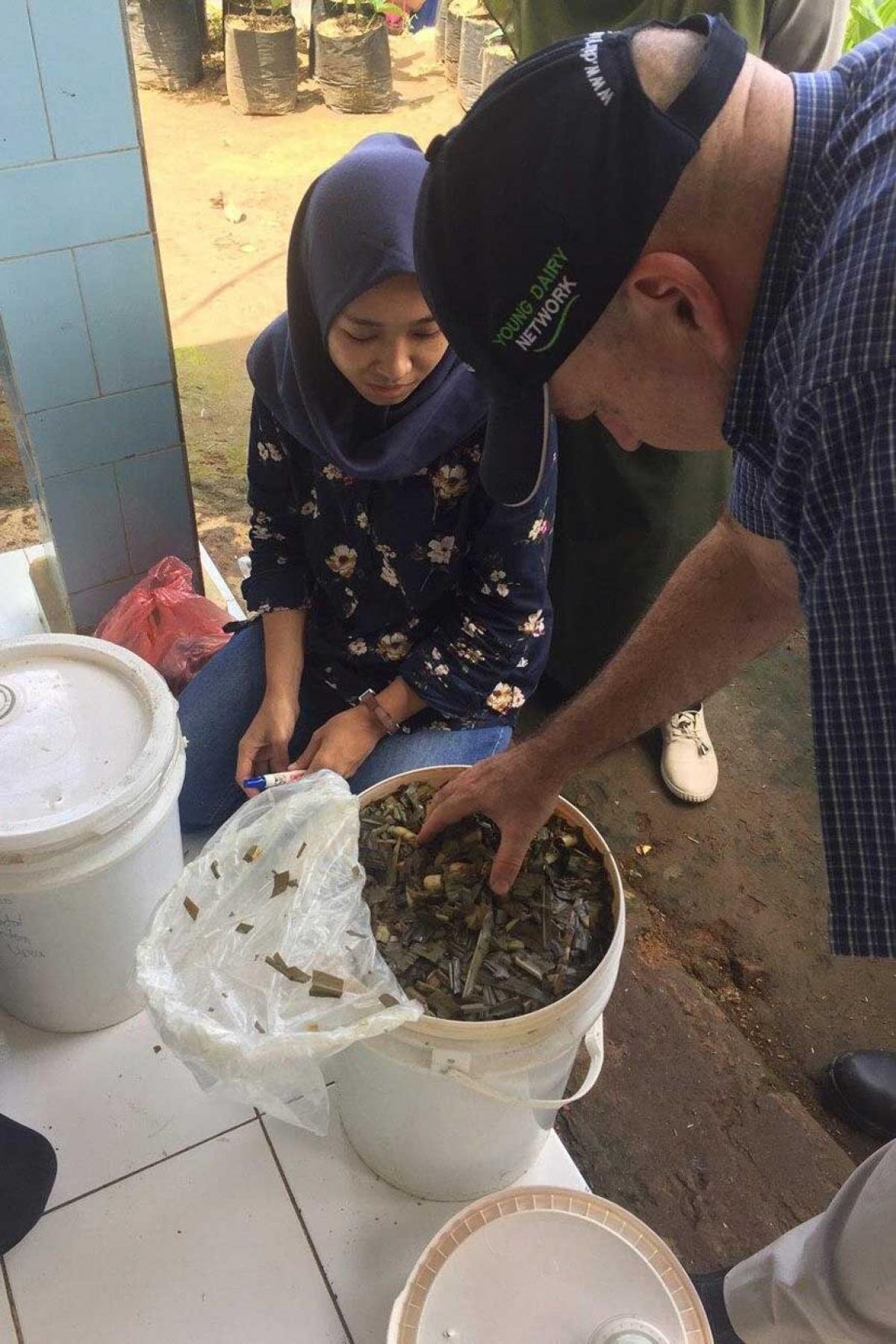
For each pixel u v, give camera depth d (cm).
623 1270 96
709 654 108
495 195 68
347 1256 107
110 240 148
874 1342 95
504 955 99
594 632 200
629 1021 173
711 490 177
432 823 107
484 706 144
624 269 67
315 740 142
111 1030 123
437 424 126
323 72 452
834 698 65
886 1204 89
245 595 155
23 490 251
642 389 77
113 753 107
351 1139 114
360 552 142
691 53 66
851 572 61
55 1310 101
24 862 97
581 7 157
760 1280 105
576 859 109
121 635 177
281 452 141
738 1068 169
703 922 190
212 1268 105
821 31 153
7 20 125
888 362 57
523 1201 100
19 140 134
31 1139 106
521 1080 91
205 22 493
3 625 193
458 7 462
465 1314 93
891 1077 162
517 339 72
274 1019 89
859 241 60
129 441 171
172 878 115
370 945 95
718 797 212
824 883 198
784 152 65
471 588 142
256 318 334
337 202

● YOUR TASK
In the listing above, find the line containing "709 654 108" and the line containing "738 1068 169", then retype both and every line between them exactly, with nothing else.

● RESPONSE AREA
709 654 108
495 195 68
347 1256 107
110 240 148
874 1342 95
504 955 99
594 632 200
629 1021 173
711 490 177
432 823 107
484 706 144
624 269 67
315 740 142
111 1030 123
437 424 126
323 72 452
834 698 65
886 1204 89
245 595 155
23 490 251
642 389 77
113 753 107
351 1139 114
360 552 142
691 53 66
851 572 61
55 1310 101
24 862 97
581 7 157
760 1280 105
576 859 109
121 635 177
281 452 141
738 1068 169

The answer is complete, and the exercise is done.